ContextLogic beats the stock market by over 3X
Despite the hefty price tag and less than stellar growth, ContextLogic (WISH) is still worth a look. The company’s awe-inspiring marketing and sales tack ons, combined with a solid capital allocation, should keep the company’s top line in the black. Having said that, the company has a ways to go before it can be labeled a success story. Hence, the best strategy would be to buy the stock while it’s still cheap. Currently, ContextLogic’s market cap is estimated to be around $4 billion. In 2020, the company’s top line was just over $2.54 billion. In 2023, ContextLogic is expected to post sales of over $4.49 billion.
Having said that, the company’s stock has a ways to go, which is best exemplified by the company’s $1.6 billion cash balance. A savvy investor could take advantage of the company’s financial clout by using the money to reinvest in a nascent technology or two.
ContextLogic’s performance during the COVID crisis
During the COVID crisis, ContextLogic (WISH) gained a lot of attention as a meme stock craze. However, the company is not able to sustain growth in the post-pandemic scenario. The company has faced a number of problems due to its weak business fundamentals and governance issues. In addition, the company is facing shareholder derivative lawsuits. The company has also lost 97% of its value since it was at its peak in late January 2021.

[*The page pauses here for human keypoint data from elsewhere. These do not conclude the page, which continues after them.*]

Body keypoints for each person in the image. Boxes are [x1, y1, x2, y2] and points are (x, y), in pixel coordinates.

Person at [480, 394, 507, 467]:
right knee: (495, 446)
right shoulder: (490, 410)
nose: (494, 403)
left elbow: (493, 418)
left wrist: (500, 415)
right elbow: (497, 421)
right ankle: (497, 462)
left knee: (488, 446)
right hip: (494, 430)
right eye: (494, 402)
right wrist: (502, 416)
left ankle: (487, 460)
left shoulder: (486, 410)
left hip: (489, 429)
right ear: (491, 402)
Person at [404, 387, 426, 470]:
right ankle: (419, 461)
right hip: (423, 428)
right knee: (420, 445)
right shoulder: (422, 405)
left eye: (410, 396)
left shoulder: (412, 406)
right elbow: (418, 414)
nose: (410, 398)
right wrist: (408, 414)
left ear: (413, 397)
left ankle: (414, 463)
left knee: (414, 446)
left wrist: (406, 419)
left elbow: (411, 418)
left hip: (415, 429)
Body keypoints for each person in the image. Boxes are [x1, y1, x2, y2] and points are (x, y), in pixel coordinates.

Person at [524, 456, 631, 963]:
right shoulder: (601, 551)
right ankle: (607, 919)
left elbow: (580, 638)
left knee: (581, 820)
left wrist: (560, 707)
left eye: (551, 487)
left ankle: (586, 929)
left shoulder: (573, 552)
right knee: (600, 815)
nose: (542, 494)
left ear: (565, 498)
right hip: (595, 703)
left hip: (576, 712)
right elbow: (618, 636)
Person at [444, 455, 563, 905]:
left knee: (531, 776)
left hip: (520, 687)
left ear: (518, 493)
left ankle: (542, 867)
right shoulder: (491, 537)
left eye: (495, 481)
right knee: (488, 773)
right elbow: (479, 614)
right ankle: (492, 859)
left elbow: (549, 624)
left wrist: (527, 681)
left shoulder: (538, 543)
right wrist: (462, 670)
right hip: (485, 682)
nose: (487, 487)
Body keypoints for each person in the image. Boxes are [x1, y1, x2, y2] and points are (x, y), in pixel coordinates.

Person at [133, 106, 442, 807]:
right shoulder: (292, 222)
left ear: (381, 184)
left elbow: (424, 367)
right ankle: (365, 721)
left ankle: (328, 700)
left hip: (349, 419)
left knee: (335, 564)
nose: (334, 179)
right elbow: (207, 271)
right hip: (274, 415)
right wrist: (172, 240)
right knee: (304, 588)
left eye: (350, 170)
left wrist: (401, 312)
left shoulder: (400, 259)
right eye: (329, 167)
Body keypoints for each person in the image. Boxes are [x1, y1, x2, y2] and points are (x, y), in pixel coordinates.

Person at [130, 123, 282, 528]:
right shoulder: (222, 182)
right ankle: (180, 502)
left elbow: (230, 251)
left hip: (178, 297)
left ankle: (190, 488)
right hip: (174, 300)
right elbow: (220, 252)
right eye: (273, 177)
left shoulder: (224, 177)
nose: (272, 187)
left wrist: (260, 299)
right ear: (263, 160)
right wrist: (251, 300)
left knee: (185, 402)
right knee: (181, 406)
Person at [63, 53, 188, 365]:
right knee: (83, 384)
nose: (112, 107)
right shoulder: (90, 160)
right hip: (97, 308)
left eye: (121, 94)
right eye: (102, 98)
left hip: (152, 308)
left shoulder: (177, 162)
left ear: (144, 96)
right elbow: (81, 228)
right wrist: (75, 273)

In March 2020, the World Health Organization announced the COVID-19 pandemic. Many countries imposed unprecedented restrictions on travel and business operations. This caused a significant decrease in economic activity and business closures in affected nations. The resulting impact on the business of ContextLogic was not expected to be favorable.
The stock price of ContextLogic plummeted a whopping 97% in just a few months from its peak. The company’s net losses reached $272 million in the last twelve months. This was mainly because of increased charges for consumers and poor performance by the company’s merchants. In addition, the company’s shipping partner, PostNord, halted deliveries of packages from outside the EU. This led to an 80% decline in Q2 sales.